Tomas Espedal sucht beim Gehen nach sich selbst

Auch der norwegische Autor Tomas Espedal hat ein Buch mit dem Titel „Gehen“ geschrieben; ein Buch, das vor allem eine Selbstbefragung und Selbstsuche beim Laufen und Spazieren (und manchmal Trinken) ist. Espedal schreibt, seine Gedanken seien leichter, er verspüre allein durch das Gehen eine Art von Glück. Natürlich tritt er auch mit großen toten Kollegen in einen Dialog. Etwa mit Bruce Chatwin, mit dem das Gehen zu einer Arbeit geworden sei: „Es erfordert keine Bewerbung, keine Zeugnisse, man macht sich einfach auf den Weg, zur Tür hinaus, jederzeit, geradeaus, in irgendeine Richtung, die offene Straße hinab, auf zwei langsamen Füßen.“ Was will man mehr?

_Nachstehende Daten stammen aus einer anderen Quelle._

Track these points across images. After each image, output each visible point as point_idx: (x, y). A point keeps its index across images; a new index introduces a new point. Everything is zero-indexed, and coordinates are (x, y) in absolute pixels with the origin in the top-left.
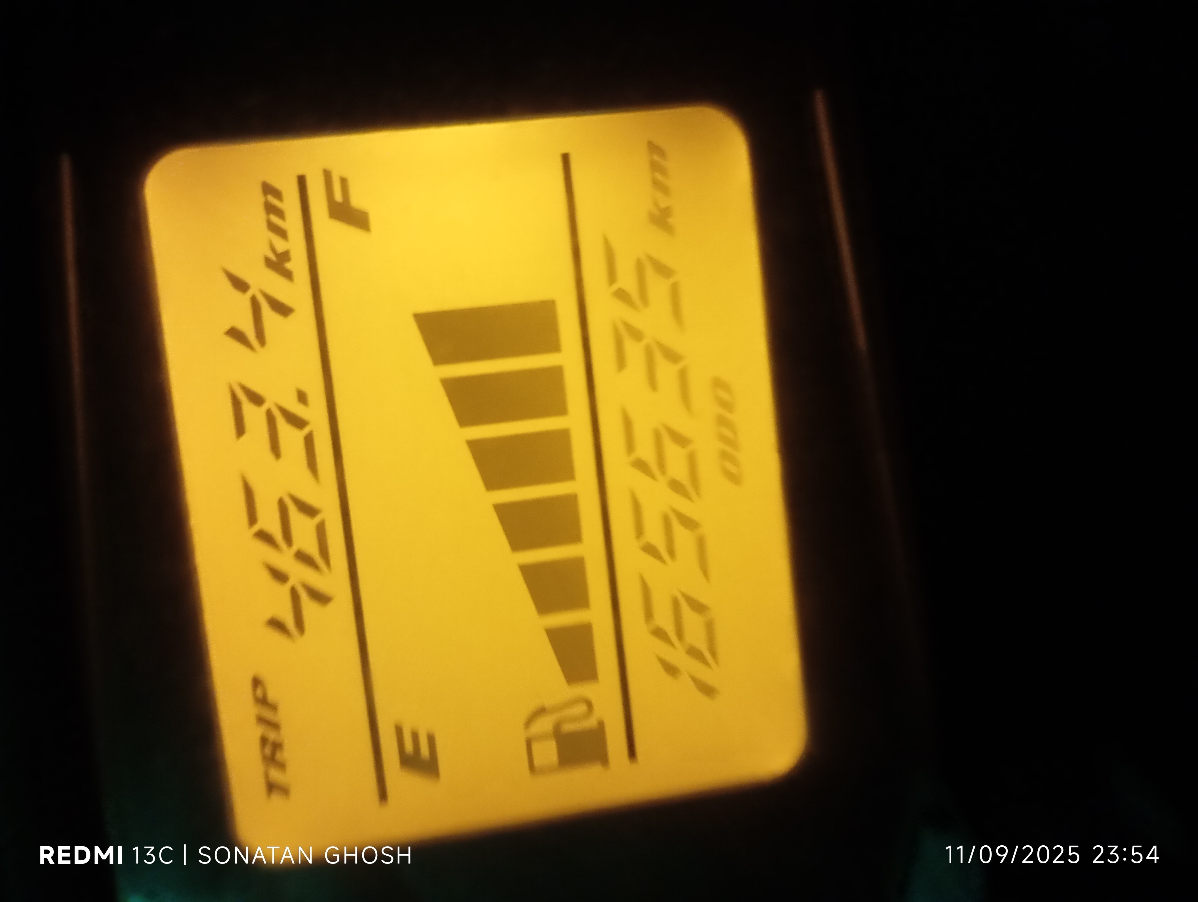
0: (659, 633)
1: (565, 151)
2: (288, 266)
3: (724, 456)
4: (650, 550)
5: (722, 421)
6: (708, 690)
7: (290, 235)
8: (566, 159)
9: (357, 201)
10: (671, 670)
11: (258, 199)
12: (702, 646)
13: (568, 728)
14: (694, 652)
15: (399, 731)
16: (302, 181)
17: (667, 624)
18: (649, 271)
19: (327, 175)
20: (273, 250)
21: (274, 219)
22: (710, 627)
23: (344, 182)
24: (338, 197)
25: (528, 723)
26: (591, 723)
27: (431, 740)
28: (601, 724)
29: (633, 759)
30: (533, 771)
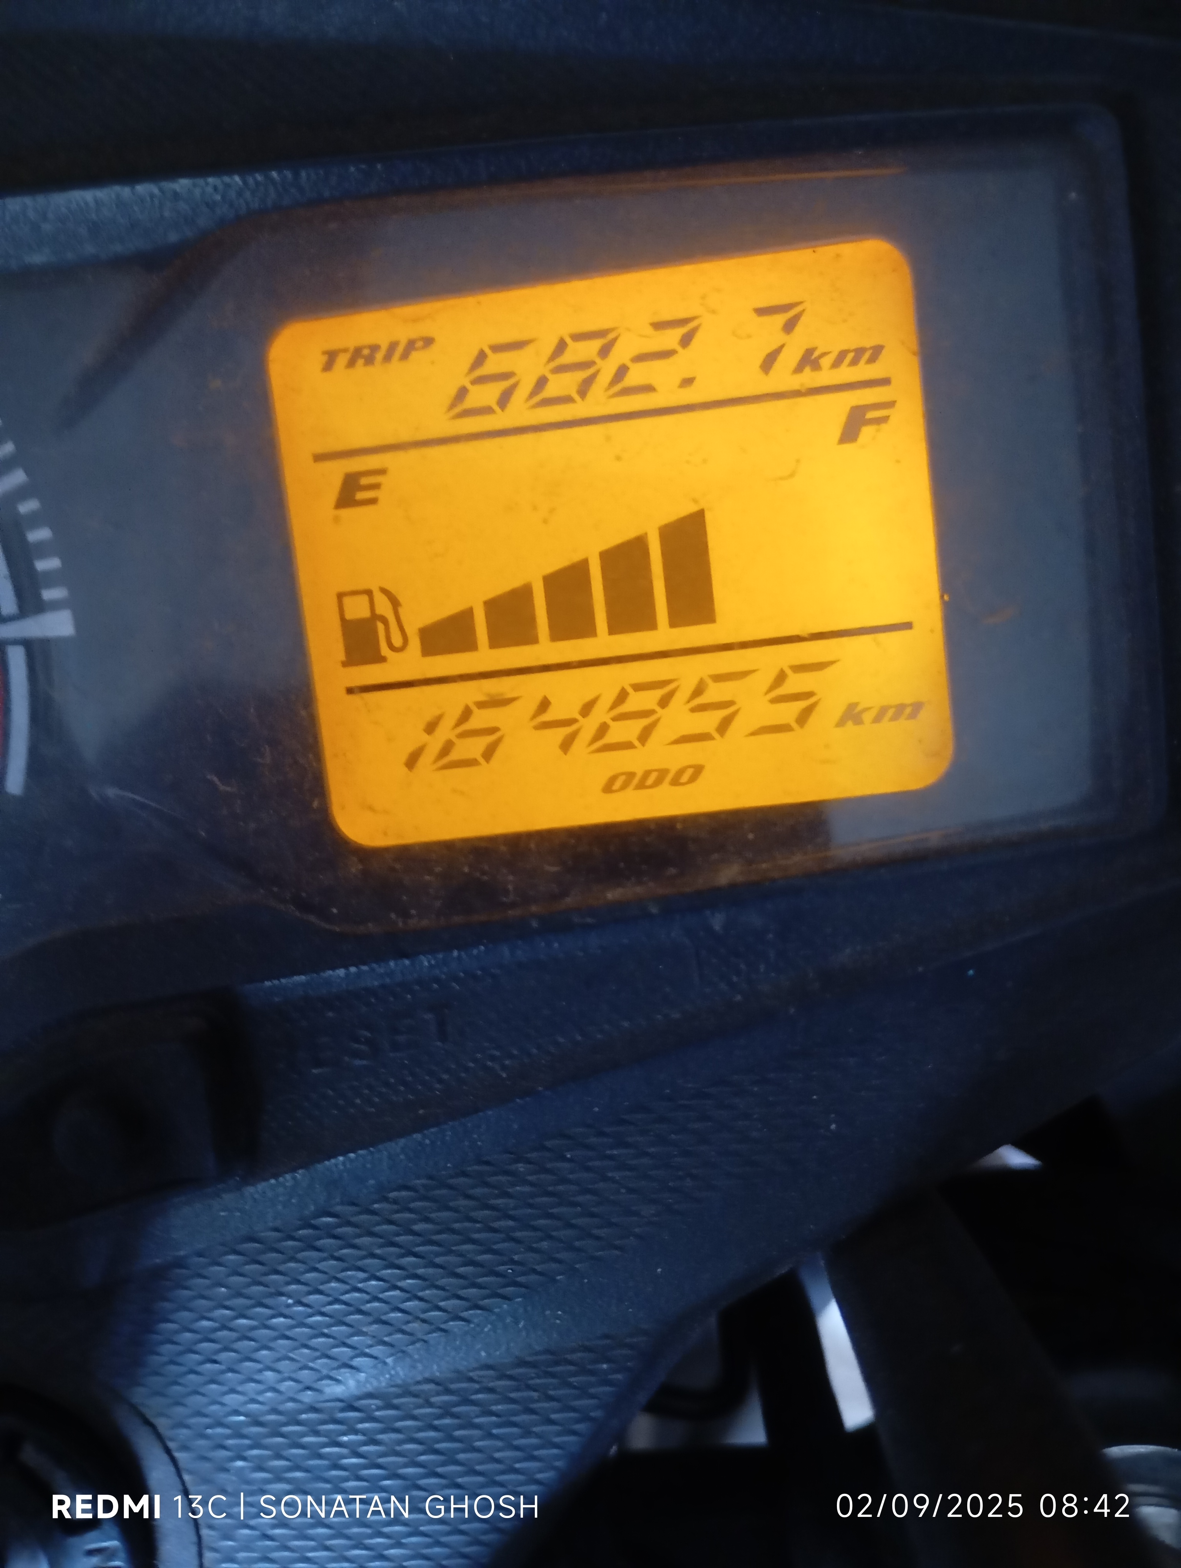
0: (466, 714)
1: (914, 625)
2: (807, 369)
3: (631, 775)
4: (544, 706)
5: (662, 773)
6: (412, 761)
7: (836, 372)
8: (907, 626)
9: (867, 433)
10: (431, 728)
11: (868, 342)
12: (454, 756)
13: (380, 627)
14: (448, 746)
15: (380, 472)
16: (885, 382)
17: (474, 723)
18: (802, 704)
19: (890, 404)
20: (822, 356)
21: (850, 357)
22: (470, 763)
23: (885, 420)
24: (871, 415)
25: (384, 591)
26: (385, 650)
27: (373, 501)
28: (383, 659)
29: (350, 691)
30: (340, 596)
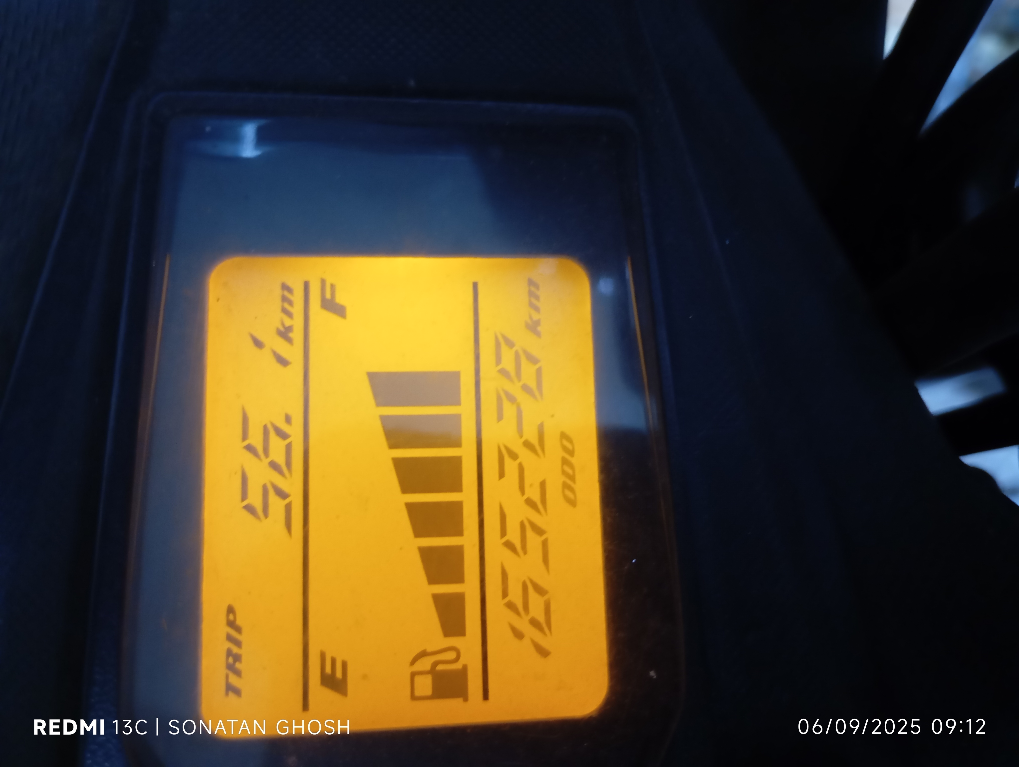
0: (511, 606)
1: (475, 280)
2: (291, 335)
3: (566, 486)
4: (509, 545)
5: (565, 462)
6: (543, 652)
7: (295, 316)
8: (475, 286)
9: (340, 299)
10: (518, 635)
11: (278, 292)
12: (541, 619)
13: (440, 667)
14: (534, 623)
15: (323, 656)
16: (306, 286)
17: (518, 600)
18: (524, 360)
19: (323, 282)
20: (283, 324)
21: (286, 306)
22: (547, 606)
23: (333, 287)
24: (328, 296)
25: (413, 663)
26: (458, 666)
27: (344, 665)
28: (465, 668)
29: (486, 696)
30: (413, 697)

Vielleicht eine philosophische Erörterung, wie Rebecca Solnits gerade auf Deutsch erschienenes Buch „Wanderlust“. Zu Rate zieht Solnit die Philosophen aus der Antike, die Peripatetiker, oder Jean-Jaques Rousseau, der eigenen Worten zufolge nie so viel gedacht hat, nie „meines Ichs so erfüllt“ gewesen ist wie auf einsamen Wanderungen. Oder Sören Kierkegaard, der die „Zufallsbegegnungen auf den Straßen und Gassen“ dringend zum Denken benötigte.

Rebecca Solnit philosophiert über das Wandern

Solnit untersucht auch die Geschwindigkeit des Denkens und äußert den Verdacht, „dass der Geist wie die Füße mit rund fünf Kilometern die Stunde arbeitet. Und wenn dem so ist, bewegt sich das moderne Leben mit größerer Geschwindigkeit als das Denken – oder die Nachdenklichkeit.“ Woran man problemlos anschließen kann: Elektroroller hindern am Denken, stehen Ideen im Weg, Ideen, die gerade auf der letzten Meile kommen.

Was jetzt noch fehlt, zumindest literarisch: ein dystopischer Roman, eine Abhandlung darüber, dass das Gehen allein deshalb nicht mehr möglich ist, weil die Gehwege inzwischen voller abgestellter E-Roller sind.